##### Listed records #####
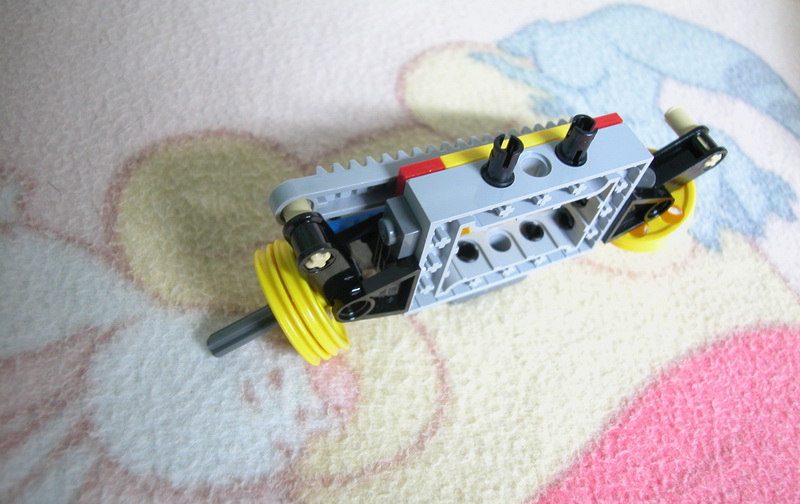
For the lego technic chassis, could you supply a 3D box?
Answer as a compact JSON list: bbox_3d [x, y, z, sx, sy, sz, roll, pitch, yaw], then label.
[{"bbox_3d":[0.017,-0.007,0.131,0.117,0.047,0.026,-17,60,-19],"label":"lego technic chassis"}]

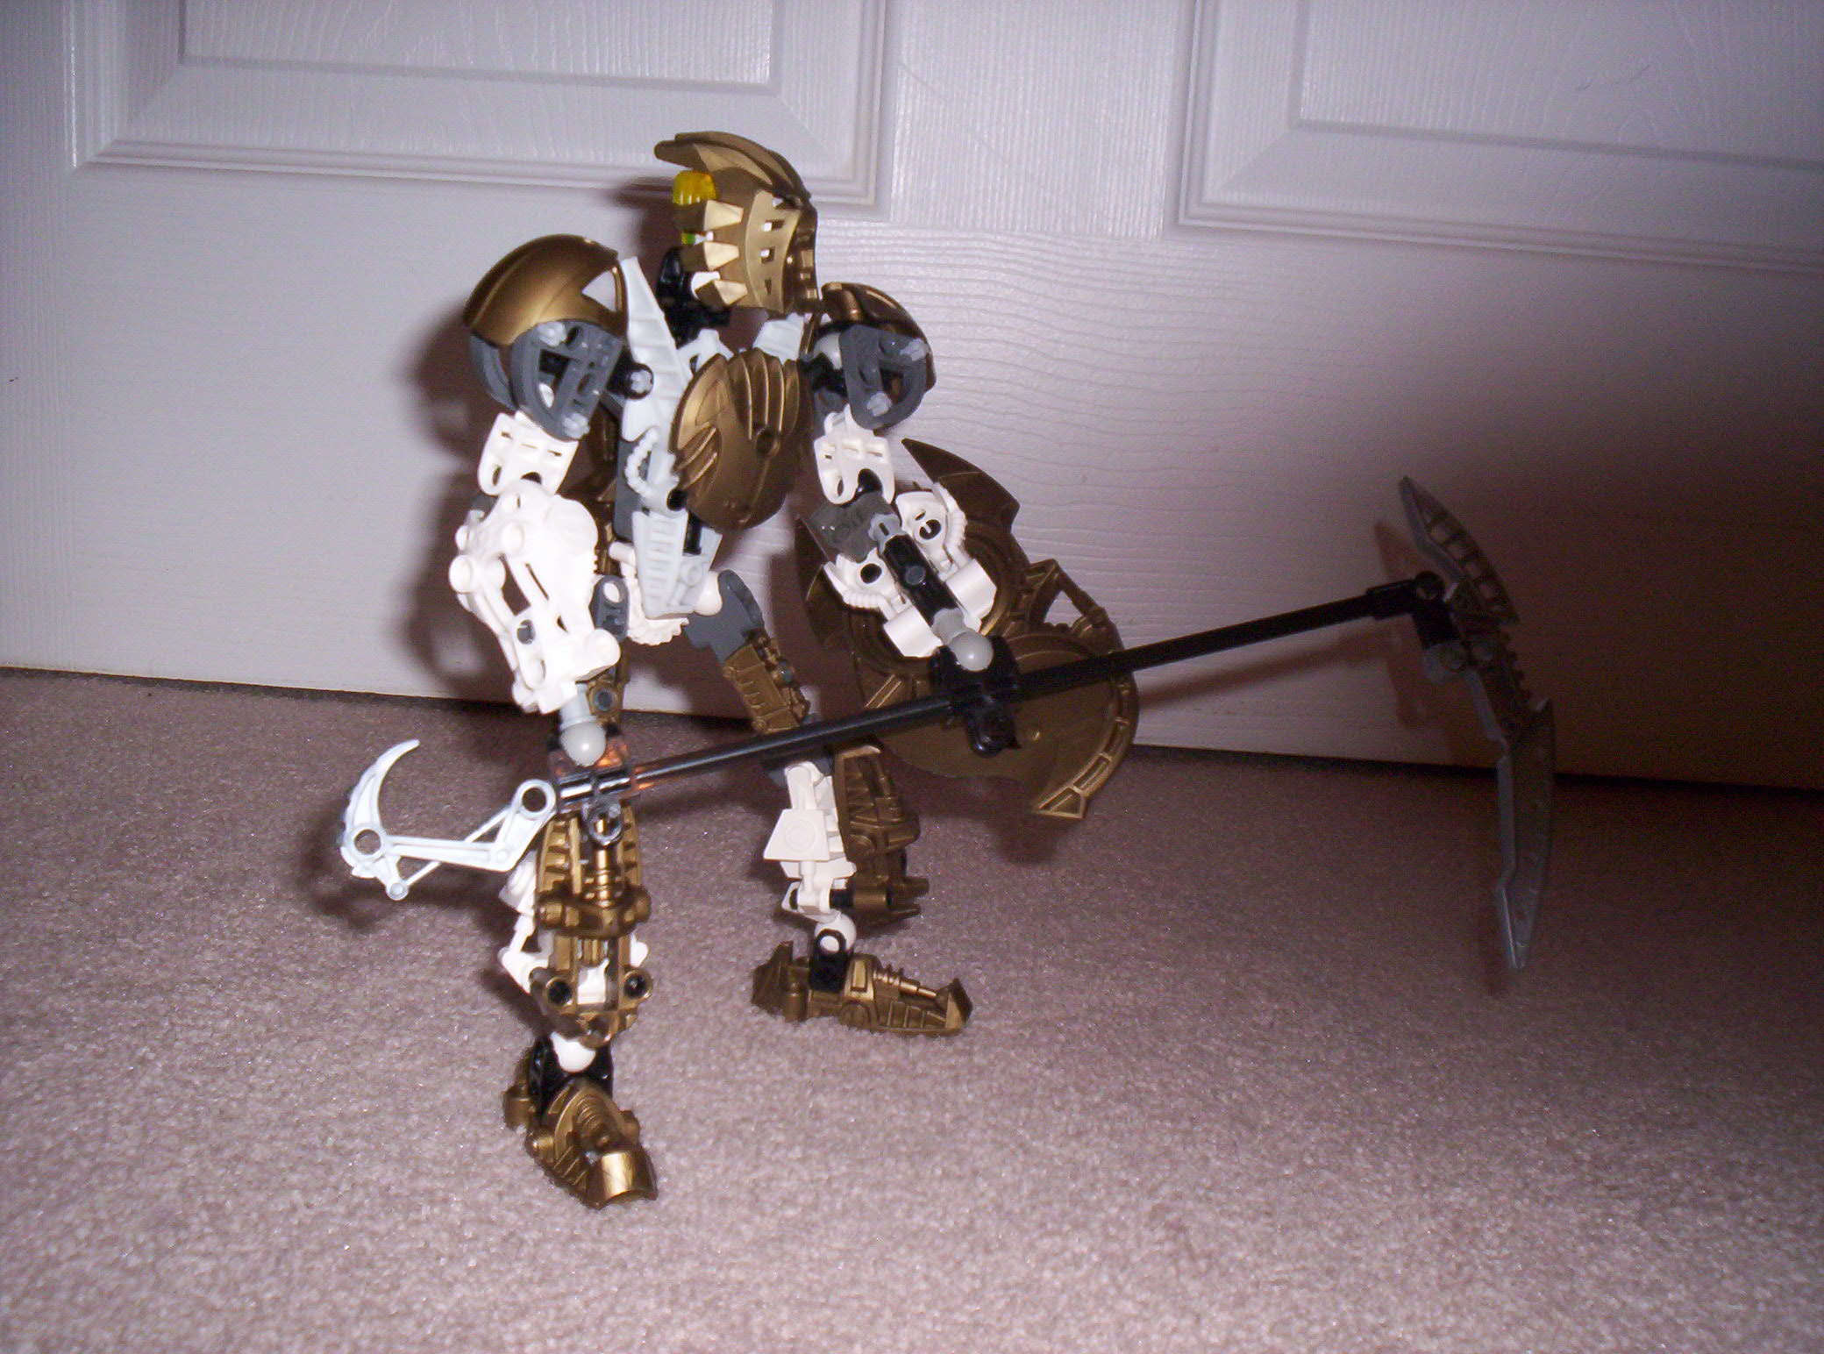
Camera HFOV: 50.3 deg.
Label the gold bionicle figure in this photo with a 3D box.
[{"bbox_3d":[-0.035,-0.015,0.460,0.120,0.219,0.165,13,15,38],"label":"gold bionicle figure"}]

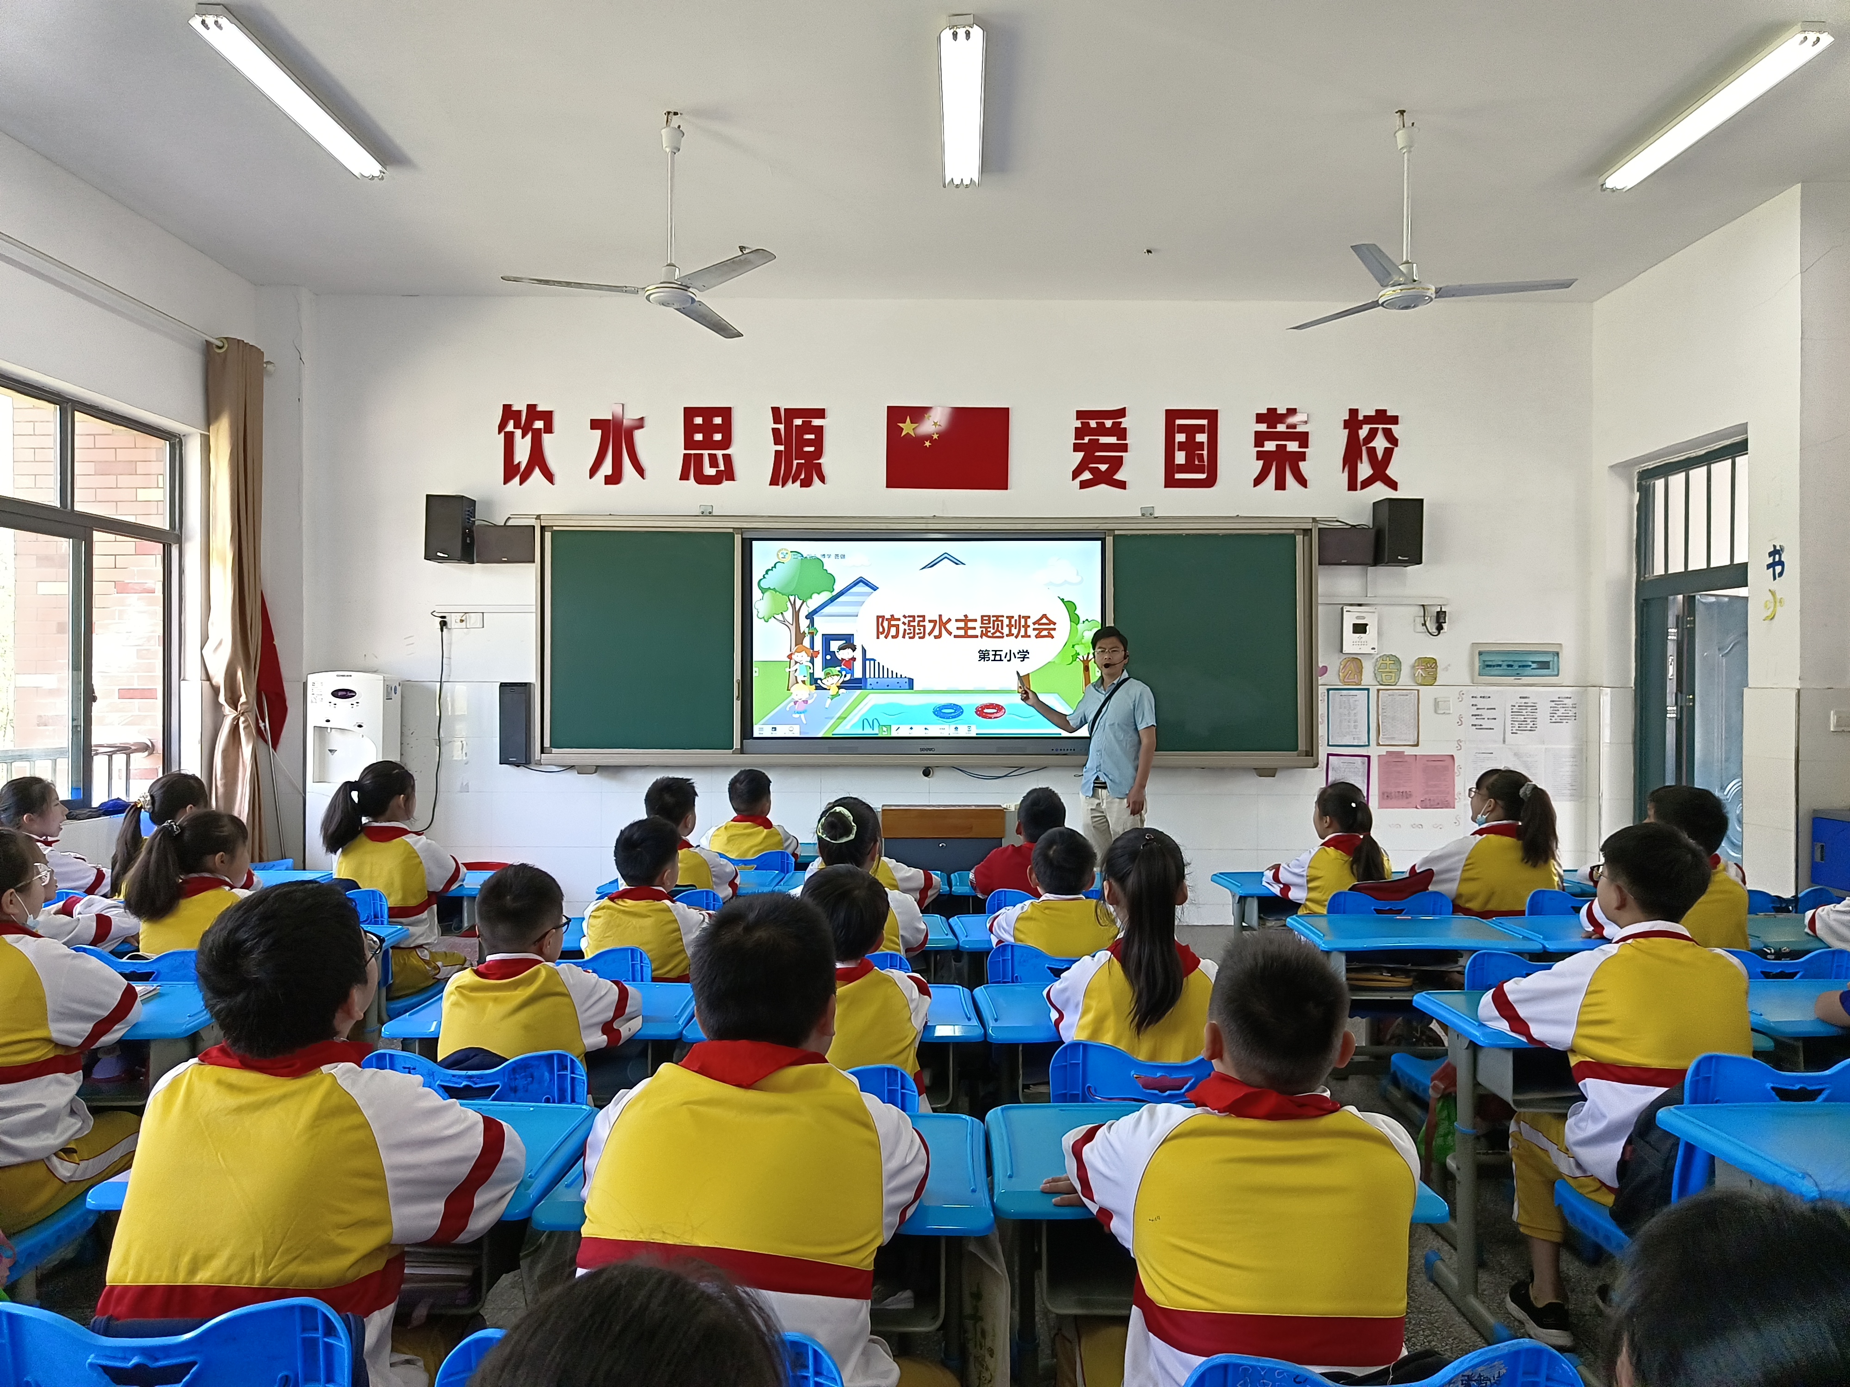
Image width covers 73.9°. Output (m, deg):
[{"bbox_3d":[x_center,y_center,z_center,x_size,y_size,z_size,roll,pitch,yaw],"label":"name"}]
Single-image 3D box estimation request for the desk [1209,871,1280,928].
[{"bbox_3d":[1.390,1.019,4.440,0.610,0.690,0.400,0,0,0],"label":"desk"}]

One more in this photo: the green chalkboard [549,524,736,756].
[{"bbox_3d":[-1.554,-0.284,6.710,1.040,1.210,0.040,0,0,0],"label":"green chalkboard"}]

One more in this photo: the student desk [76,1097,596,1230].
[{"bbox_3d":[-0.847,0.994,1.872,0.620,0.620,0.410,0,0,-3],"label":"student desk"}]

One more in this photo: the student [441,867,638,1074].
[{"bbox_3d":[-0.715,0.823,2.380,0.380,0.995,0.570,0,0,9],"label":"student"}]

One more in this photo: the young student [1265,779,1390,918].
[{"bbox_3d":[1.360,0.805,4.120,0.400,1.030,0.580,0,0,-20],"label":"young student"}]

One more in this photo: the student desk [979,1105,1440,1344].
[{"bbox_3d":[0.397,0.994,1.810,0.610,0.652,0.410,0,0,2],"label":"student desk"}]

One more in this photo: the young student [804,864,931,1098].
[{"bbox_3d":[-0.145,0.817,2.461,0.400,0.970,0.560,0,0,6],"label":"young student"}]

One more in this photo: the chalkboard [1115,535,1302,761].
[{"bbox_3d":[1.546,-0.279,6.710,1.045,1.210,0.040,0,0,0],"label":"chalkboard"}]

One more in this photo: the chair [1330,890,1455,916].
[{"bbox_3d":[1.451,0.953,4.037,0.400,0.690,0.420,0,0,1],"label":"chair"}]

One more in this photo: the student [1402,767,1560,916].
[{"bbox_3d":[1.830,0.796,4.020,0.450,1.140,0.570,0,0,-12],"label":"student"}]

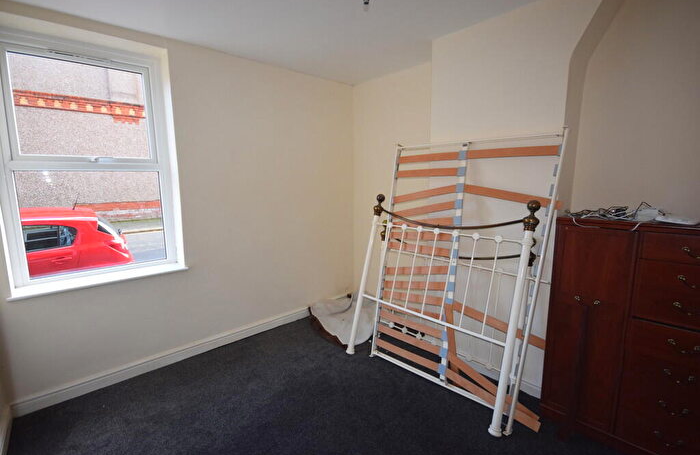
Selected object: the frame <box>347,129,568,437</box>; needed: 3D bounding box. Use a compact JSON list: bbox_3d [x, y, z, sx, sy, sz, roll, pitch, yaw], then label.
[{"bbox_3d":[0.639,0.261,2.365,0.542,1.860,1.377,-9,13,-43],"label":"frame"}]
#####
__Assignment__
Those lines of the records above that run from the one containing "Answer as a" through the one containing "Image width covers" should be returned exactly, with no pictures among them.

__Response to this exercise__
Answer as a compact JSON list: bbox_3d [x, y, z, sx, sy, sz, roll, pitch, yaw], then label.
[{"bbox_3d":[0.017,-0.007,0.131,0.117,0.047,0.026,-17,60,-19],"label":"lego technic chassis"}]

Camera HFOV: 50.3 deg.
Label the gold bionicle figure in this photo with a 3D box.
[{"bbox_3d":[-0.035,-0.015,0.460,0.120,0.219,0.165,13,15,38],"label":"gold bionicle figure"}]

Image width covers 73.9°. Output (m, deg):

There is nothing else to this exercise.